- _Exercise requirements_:
The required output consists solely of the lines from the line containing "ファインテクノのような専門領域に" through the end of the records, copied exactly.

- _Dataset content_:
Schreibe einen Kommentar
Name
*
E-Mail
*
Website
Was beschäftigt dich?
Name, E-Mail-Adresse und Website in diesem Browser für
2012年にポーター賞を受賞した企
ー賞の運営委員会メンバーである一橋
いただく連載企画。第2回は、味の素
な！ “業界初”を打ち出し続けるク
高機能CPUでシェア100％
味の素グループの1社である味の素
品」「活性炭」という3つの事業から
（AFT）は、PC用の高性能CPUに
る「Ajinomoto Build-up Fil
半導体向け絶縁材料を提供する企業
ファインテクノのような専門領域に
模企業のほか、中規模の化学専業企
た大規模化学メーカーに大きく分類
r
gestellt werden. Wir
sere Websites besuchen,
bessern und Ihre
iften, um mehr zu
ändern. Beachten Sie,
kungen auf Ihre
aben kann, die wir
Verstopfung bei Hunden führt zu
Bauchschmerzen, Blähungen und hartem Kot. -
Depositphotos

- _Written response_:
ファインテクノのような専門領域に
模企業のほか、中規模の化学専業企
た大規模化学メーカーに大きく分類
r
gestellt werden. Wir
sere Websites besuchen,
bessern und Ihre
iften, um mehr zu
ändern. Beachten Sie,
kungen auf Ihre
aben kann, die wir
Verstopfung bei Hunden führt zu
Bauchschmerzen, Blähungen und hartem Kot. -
Depositphotos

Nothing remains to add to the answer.